> _What is being asked_: Pick up after the last sentence of the short passage below on testing whether a correlation coefficient is significant, and keep writing it.

> _Given text_:
# # # #
When testing the statistical significance of the correlation coefficient, the null hypothesis H₀: ρ = 0 on the independence of quantities X and Y against the alternative hypothesis H₁: ρ ≠ 0 on the dependence of quantities X and Y is tested. The test criterion is evaluated by comparing the absolute value of the test criterion |t| with a tabulated value of t_1-α /2(n − 2). If |t|>t_1−α /2(n − 2), the r_xy coefficient is statistically significant. If |t|< t_1−α /2(n − 2), the r_xy coefficient is statistically insignificant.
# # # #
> _Data extract_:
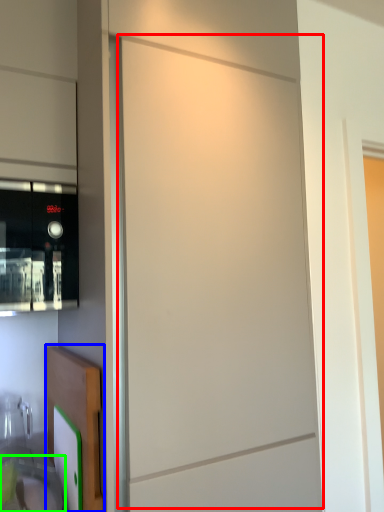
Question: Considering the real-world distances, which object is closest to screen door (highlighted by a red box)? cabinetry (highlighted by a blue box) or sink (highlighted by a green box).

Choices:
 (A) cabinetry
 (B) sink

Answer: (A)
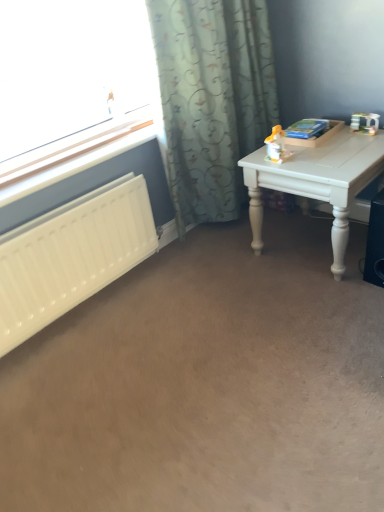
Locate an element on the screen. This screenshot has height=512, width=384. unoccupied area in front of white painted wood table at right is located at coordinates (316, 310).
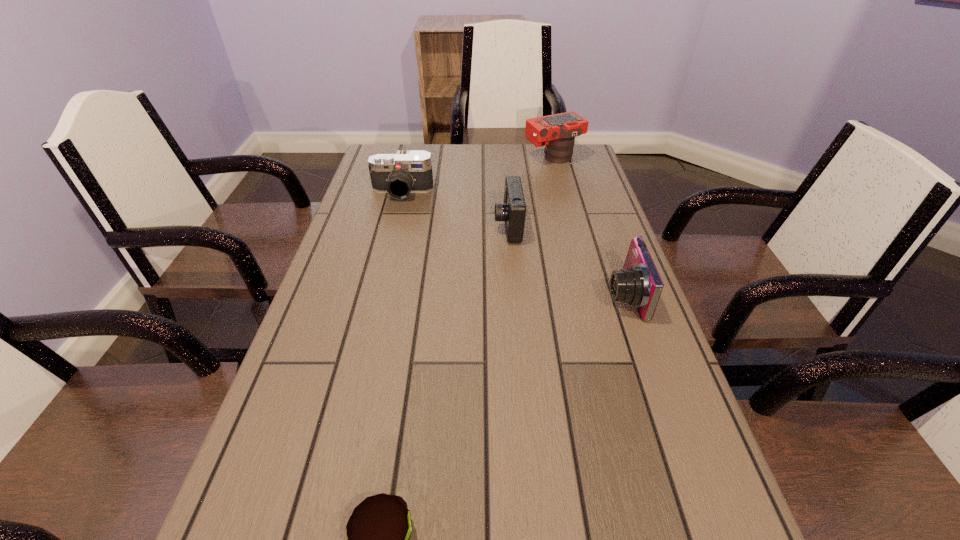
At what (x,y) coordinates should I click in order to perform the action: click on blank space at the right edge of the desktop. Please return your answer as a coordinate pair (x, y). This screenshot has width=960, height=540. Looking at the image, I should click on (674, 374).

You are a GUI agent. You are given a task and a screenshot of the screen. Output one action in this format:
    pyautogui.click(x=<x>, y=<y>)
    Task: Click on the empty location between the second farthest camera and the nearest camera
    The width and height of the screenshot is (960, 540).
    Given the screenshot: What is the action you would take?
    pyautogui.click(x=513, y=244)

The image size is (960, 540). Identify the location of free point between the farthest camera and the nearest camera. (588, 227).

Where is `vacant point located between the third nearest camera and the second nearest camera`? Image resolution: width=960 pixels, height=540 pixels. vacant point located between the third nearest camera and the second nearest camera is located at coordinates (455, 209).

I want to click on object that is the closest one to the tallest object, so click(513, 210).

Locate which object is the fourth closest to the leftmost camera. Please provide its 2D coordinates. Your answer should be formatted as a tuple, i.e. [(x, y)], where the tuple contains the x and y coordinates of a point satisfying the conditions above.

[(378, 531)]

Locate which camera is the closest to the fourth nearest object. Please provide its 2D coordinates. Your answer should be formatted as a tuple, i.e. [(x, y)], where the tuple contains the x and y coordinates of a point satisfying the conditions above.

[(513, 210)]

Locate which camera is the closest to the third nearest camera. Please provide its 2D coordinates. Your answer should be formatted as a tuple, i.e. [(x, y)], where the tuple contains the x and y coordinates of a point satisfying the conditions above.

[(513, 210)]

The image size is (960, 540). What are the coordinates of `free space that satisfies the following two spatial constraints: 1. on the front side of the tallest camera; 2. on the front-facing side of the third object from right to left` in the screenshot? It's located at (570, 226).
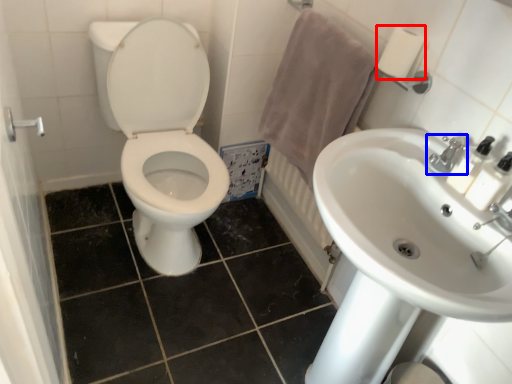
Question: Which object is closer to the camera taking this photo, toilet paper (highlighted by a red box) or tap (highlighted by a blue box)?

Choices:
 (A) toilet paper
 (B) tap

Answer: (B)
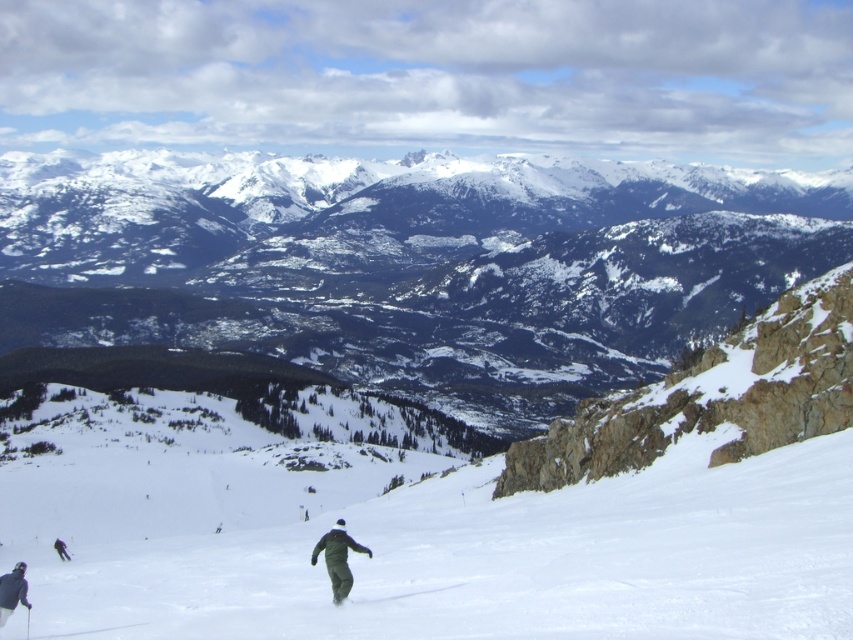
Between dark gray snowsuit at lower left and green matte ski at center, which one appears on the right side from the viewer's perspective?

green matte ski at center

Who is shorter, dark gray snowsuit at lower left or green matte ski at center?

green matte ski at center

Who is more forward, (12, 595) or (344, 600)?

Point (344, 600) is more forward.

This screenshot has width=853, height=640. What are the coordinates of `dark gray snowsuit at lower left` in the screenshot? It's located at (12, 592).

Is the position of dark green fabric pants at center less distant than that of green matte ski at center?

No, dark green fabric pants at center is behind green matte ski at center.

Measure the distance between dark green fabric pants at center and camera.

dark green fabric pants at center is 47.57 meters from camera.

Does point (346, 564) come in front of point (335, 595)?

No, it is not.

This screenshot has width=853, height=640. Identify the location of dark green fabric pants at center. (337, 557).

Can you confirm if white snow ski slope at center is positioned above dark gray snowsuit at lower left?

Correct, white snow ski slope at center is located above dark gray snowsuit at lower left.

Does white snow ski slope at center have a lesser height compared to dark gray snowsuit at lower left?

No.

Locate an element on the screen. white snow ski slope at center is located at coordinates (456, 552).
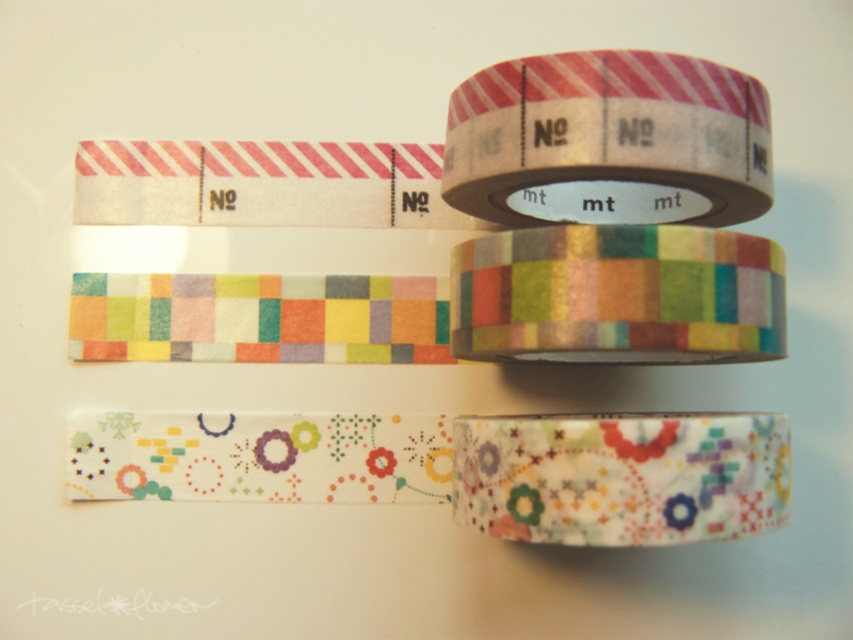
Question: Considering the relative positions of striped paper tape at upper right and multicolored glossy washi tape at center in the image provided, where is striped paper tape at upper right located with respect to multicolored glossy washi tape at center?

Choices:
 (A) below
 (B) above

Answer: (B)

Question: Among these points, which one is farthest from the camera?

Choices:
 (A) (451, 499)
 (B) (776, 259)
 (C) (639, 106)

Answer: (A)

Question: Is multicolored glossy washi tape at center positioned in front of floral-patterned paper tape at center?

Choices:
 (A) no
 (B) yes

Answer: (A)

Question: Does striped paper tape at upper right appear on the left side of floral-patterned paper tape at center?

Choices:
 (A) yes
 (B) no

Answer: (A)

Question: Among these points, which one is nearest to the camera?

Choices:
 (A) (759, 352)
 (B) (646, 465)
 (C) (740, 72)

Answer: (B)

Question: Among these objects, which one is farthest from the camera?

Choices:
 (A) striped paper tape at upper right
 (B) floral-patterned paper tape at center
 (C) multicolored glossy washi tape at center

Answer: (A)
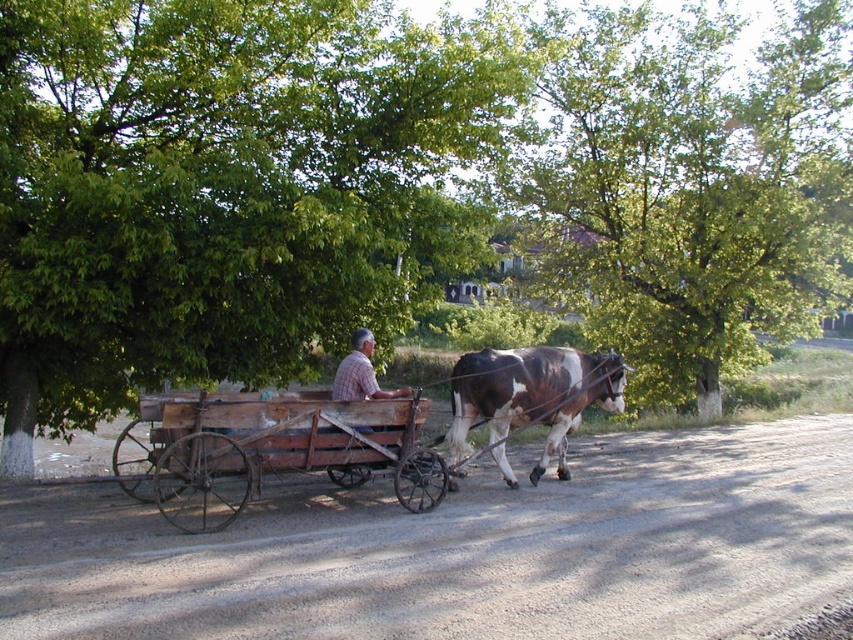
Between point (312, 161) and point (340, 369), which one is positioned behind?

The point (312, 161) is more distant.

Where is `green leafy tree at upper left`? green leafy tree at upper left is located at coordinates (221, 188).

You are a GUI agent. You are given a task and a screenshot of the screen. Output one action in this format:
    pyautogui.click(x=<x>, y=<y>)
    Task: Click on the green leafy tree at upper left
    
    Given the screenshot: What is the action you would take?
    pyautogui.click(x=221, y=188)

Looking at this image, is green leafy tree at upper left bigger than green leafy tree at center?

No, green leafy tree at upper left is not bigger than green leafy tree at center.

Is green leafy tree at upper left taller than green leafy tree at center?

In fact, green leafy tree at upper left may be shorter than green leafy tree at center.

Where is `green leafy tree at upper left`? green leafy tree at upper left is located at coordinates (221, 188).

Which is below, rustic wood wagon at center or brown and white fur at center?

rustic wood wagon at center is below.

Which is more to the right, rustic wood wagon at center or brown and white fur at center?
# # # #
> _Answer for the task_:
Regression analysis describes the dependence of a certain quantitative variable on one or more quantitative variables, predetermining which variable is independent (explanatory) and which variable is dependent (explained). The paper uses a simple regression that describes the dependence of the explained variable on only one explanatory variable and the selected function is linear. The linear regression function is mathematically written as follows: y = β₀ + β₁x. The variable y is a dependent variable, the variable β₀ is a constant (the parameter that determines the position of the line), the variable β₁ is the regression coefficient (the parameter that determines the slope of the line), the variable x is the independent variable. Parameter estimation is based on the least squares method. This method approximates one-dimensional data with a straight line that has the smallest sum of squares of the prediction difference. Verification of statistical significance of parameters is evaluated based on the t-test and p-value of the relevant significance test. The partial t-tests on the regression function parameter values test the validity of the explanatory variable in the regression model. The null hypothesis H₀: β_i = 0 is determined and it is tested whether the regression parameter is significantly different from zero.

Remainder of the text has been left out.